I am trying to learn CUDA and I am now stuck at running a simple nvprof command.
I am testing a simple script in both C++ and Fortran using CUDA. The CUDA kernels test two different ways of performing a simple task with the intent to show the importance of the branch divergence issue.
When I run
nvprof --metrics branch_efficiency ./codeCpp.x
(i.e., on the c++ code) the command works but when I try the same thing on the corresponding fortran code, it doesn't. What is curious is that a simple <nvprof ./codeFortran.x> on the fortran executable will show an output, but anything with the <--metrics> flag will not.

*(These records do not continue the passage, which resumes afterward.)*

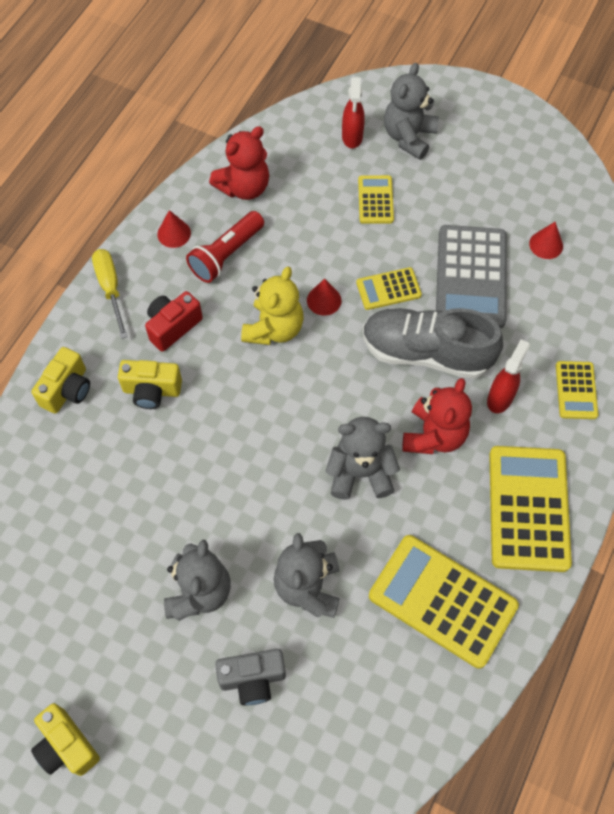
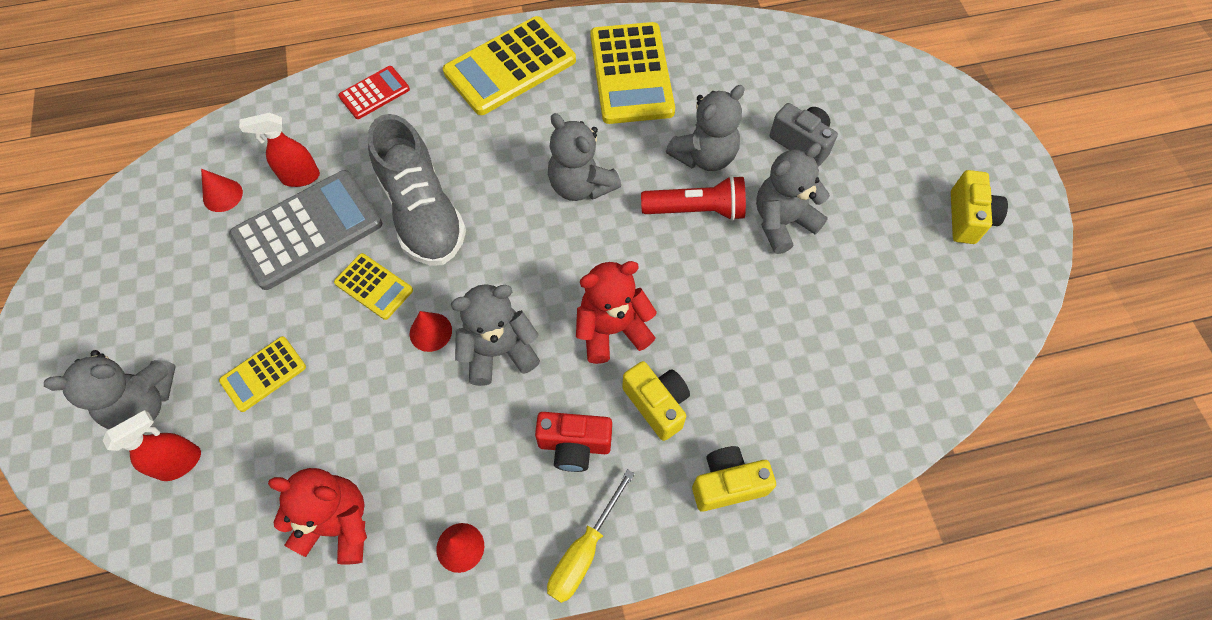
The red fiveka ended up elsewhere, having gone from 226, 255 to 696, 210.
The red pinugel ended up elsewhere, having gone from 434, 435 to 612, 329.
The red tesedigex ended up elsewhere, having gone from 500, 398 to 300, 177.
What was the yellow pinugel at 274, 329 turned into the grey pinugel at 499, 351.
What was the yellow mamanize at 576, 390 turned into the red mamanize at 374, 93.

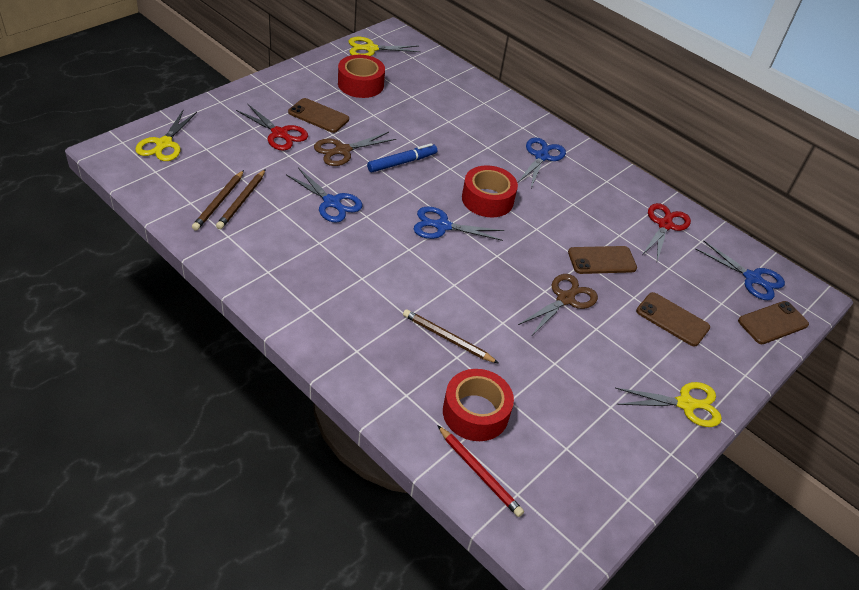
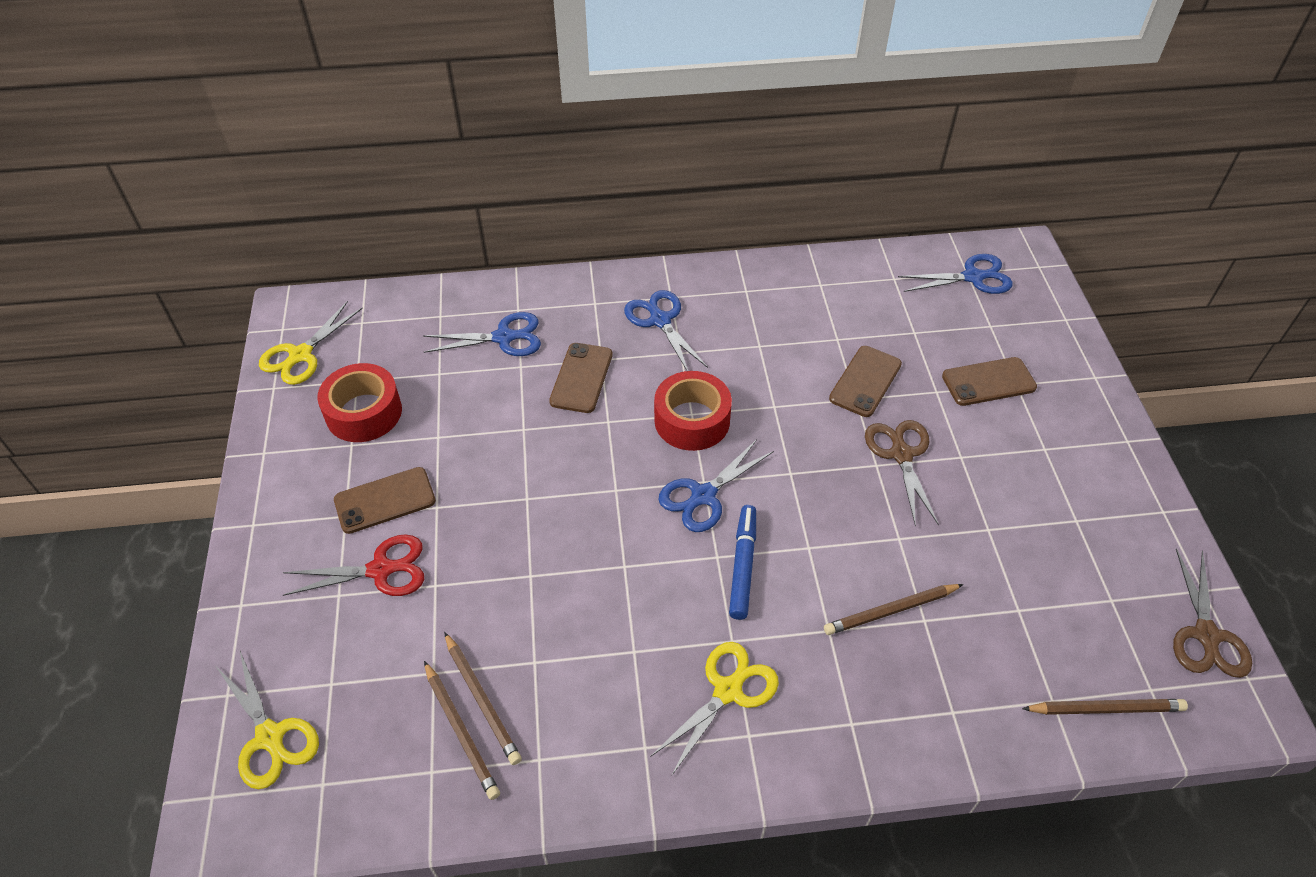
The second view lost the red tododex at 475, 412.
The second view lost the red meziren at 665, 225.
The blue meziren ended up elsewhere, having gone from 331, 202 to 503, 337.
The brown meziren ended up elsewhere, having gone from 342, 150 to 1206, 635.
The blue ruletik ended up elsewhere, having gone from 402, 162 to 742, 566.
The yellow meziren ended up elsewhere, having gone from 685, 404 to 727, 691.
The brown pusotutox ended up elsewhere, having gone from 772, 323 to 581, 378.
What was the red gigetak at 479, 472 turned into the brown gigetak at 1105, 709.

Below I paste some info: (note both codes compile fine and do not produce any runtime error).
I am using Ubuntu 20
Anyone can help to understand this issue? Thank you
===================== c++ code
#include "cuda_runtime.h"
#include "device_launch_parameters.h"
#include <stdio.h>
#include <stdlib.h>
#include "cuda.h"
#include "device_launch_parameters.h"
#include "cuda_common.cuh"
// kernel without divergence
__global__ void code_without_divergence(){
// compute unique grid index
int gid = blockIdx.x * blockDim.x + threadIdx.x;
// define some local variables
float a, b;
a = b = 0.0;
// compute the warp index
int warp_id = gid/32;
// conditional statement based on the warp id
if (warp_id % 2 == 0)
{
a = 150.0;
b = 50.0;
}
else
{
a = 200.0;
b = 75.0;
};
}
// kernel with divergence
__global__ void code_with_divergence(){
// compute unique grid index
int gid = blockIdx.x * blockDim.x + threadIdx.x;
// define some local variables
float a, b;
a = b = 0.0;
// conditional statement based on the gid. This will force difference
// code branches within the same warp.
if (gid % 2 == 0)
{
a = 150.0;
b = 50.0;
}
else
{
a = 200.0;
b = 75.0;
};
}
int main (int argc, char** argv){
// set the block size
int size = 1 << 22;
dim3 block_size(128);
dim3 grid_size((size + block_size.x-1)/block_size.x);
code_without_divergence <<< grid_size, block_size>>>();
cudaDeviceSynchronize();
code_with_divergence <<<grid_size, block_size>>>();
cudaDeviceSynchronize();
cudaDeviceReset();
return EXIT_SUCCESS;
};
================ Fortran code
MODULE CUDAUtils
USE cudafor
IMPLICIT NONE
CONTAINS
! code without divergence routine
ATTRIBUTES(GLOBAL) SUBROUTINE code_without_divergence()
IMPLICIT NONE
!> local variables
INTEGER :: threadId, warpIdx
REAL(KIND=8) :: a,b
! get the unique threadID
threadId = (blockIdx%y-1) * gridDim%x * blockDim%x + &
(blockIdx%x-1) * blockDim%x + (threadIdx%x-1)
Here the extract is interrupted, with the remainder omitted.